Confesión
de vida triste
Aprovechando
la lucidez momentánea de la loca Betulia
Por
Tito Mejía Sarmiento
Betulia me dice que tiene 40
años de edad y yo le creo en esta ocasión, porque me está hablando con el
amable toque de la cordura y no con el
desparpajo de la insania que porta casi todos los días, en una esquina del
paseo Bolívar con la carrera 43, en la caribeña ciudad de Barranquilla, donde
suele frecuentar el resto de su tiempo, si es que a eso se le puede llamar así.
Betulia o simplemente Betu,
como se le conoce por esos lares, es una mujer demasiado hermosa: ojos
inmensamente marinos, piel canela que guarda el sol para la lluvia del mañana, cuerpo apropiado, como
diría un poeta para eternizar el amor. Su abultado cabello negro aparentemente bien
cuidado llega a hacerle juego con el largo
vestido rojo que luce hace más de un mes y que según ella, solamente piensa cambiárselo por otro de color verde
oliva, la próxima semana.
Le digo que me hable de su
pasado y, llevándose levemente su mano derecha a la boca, me manifiesta con
enorme voluntad que fue abusada sexualmente por su propio padrastro, un Viernes
Santo a las 12 del mediodía, cuando ella tenía 10 años en su natal Fundación, en
el departamento del Magdalena.
Unas lágrimas ruedan por sus
mejillas, aprieta sus labios, mira para todos los lados, balbucea por momentos
cuando continúa diciendo que “un
salvaje se aprovechó de mí cuando estaba sola en la casa porque mi mamá
había salido para Aracataca a dar un pésame por la muerte de un familiar. Fue
algo horrible y decidí irme para siempre de mi casa, sin avisarle a nadie, como
aquella ave que un día emprendió su vuelo para nunca más volver a su
nido, movida por el temor de ser víctima de otras aves rapaces con los
consabidos acosos y abusos sexuales”.
Noto
que su mirada carga soledades y el ceño
de su rostro de proverbial belleza se frunce, cuando un transeúnte intenta
galantearla lanzándole un beso al aire, y que ella esquiva en el acto con el
temor infundado de la misma mujer que entró en un cuadro de depresión hace más
de tres décadas, mientras la luna llena de Barranquilla, esa luna chiquitín, chiquitica, morenín, morenita como dice el inolvidable
verso de Esther Forero, parece conocerle
todos sus secretos y le debilita por
instantes todos sus devaneos a las 8 en
punto de la noche de aquel sábado 21 de
octubre de 2017.
En un descuido de la
conversación, Betulia, cuyos apellidos no recuerda con exactitud, se agacha
para extraer de una caneca de la basura, una lata abierta de sardinas, (luego
me daría cuenta que tenía fecha de vencimiento caducada), para comerse lo que
resta de ella.
Le digo que quiero ayudarla,
recuperar parte de su pasado, y le prometo llevarla a un centro psiquiátrico,
pero me suelta una risotada con estentóreos gritos que albergan el silencio de la noche
que avanza desesperadamente hacia las perennes sombras: “¿Para qué me quiere llevar a
esa cosa? ¿Usted me cree loca, señor?”, riposta con vehemencia.

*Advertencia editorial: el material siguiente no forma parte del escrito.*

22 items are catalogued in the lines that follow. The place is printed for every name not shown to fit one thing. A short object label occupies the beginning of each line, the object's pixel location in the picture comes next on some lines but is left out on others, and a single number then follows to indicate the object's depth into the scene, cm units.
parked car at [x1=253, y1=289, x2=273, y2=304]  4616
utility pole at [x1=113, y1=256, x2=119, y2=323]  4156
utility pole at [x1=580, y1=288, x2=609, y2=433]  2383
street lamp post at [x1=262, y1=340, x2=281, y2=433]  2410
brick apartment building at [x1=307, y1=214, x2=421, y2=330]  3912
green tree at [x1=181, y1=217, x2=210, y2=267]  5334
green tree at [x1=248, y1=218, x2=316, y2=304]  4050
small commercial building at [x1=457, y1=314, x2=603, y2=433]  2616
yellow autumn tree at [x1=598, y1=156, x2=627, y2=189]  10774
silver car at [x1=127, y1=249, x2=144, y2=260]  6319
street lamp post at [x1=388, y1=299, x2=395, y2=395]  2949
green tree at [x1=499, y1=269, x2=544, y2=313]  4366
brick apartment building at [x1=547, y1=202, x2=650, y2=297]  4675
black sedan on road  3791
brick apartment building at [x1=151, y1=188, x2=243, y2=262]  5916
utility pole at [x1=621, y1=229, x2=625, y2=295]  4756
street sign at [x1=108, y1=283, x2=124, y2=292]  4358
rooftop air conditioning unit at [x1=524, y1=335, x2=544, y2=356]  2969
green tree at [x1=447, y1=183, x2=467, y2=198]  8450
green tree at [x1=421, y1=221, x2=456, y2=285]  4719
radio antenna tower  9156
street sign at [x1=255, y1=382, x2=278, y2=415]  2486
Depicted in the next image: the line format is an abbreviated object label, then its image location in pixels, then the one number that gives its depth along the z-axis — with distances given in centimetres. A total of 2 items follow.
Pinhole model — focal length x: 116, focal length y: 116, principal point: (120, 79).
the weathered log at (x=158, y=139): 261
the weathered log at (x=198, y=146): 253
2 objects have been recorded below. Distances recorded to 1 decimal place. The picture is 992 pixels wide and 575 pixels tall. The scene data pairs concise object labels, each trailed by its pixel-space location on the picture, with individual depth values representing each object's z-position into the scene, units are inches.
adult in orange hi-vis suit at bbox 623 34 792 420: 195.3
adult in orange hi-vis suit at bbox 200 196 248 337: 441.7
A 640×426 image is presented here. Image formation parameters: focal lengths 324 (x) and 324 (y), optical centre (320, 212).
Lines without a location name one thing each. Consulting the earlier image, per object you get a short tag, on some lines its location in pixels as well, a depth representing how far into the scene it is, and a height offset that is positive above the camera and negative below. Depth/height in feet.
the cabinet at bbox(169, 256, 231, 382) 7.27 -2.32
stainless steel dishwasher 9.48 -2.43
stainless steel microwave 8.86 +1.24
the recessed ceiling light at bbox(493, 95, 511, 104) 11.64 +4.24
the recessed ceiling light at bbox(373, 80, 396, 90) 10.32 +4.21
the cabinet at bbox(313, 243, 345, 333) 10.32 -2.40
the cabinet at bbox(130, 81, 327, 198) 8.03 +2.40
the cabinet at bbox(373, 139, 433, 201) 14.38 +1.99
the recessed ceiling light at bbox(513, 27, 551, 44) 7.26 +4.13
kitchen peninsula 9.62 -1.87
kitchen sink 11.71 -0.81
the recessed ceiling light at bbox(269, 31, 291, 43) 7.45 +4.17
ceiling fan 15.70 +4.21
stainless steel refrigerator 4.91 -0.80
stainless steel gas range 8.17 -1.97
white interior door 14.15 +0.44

Dejo pasar unos diez minutos,
mientras se pasea en derredor de sí
misma, obnubilada, como si sus pies descalzos no encontraran ningún pavimento de apoyo e intenta hablarme más fuerte para acariciar quizás en una especie de fantasía despierta,
chispazos pretéritos.
Luego, me dice repetidas veces
en unos fugaces segundos de lucidez, que me espera mañana a la misma hora, en
el mismo lugar de siempre.
Así lo hice, pero Betulia no
acudió a la cita. Comencé desesperado a
indagar por ella, pero nadie daba razón. Hoy, 11 días después, pregunto por Betulia,
la muchacha que se maquilla por las noches, que dice soñar despierta, que vaga sin rumbo fijo con un trastorno mental no
progresivo, y que en su constante trasegar
por la vida lleva imbricada en su
alma la figura horripilante de su
padrastro.
Desde
entonces, acudo todas las noches a la esquina del Paseo Bolívar con la carrera
43 de Barranquilla, con la esperanza de verla nuevamente para intentar
rehabilitarla con la ayuda de especialistas particulares y para que no siga
siendo una mujer más, como dice el
colega Miguel Ángel Rojas Arias, abandonada, ignorada, vilipendiada por la
sociedad estatal como si fuera una
especie silvestre, que no necesita más apoyo que el sol y la lluvia.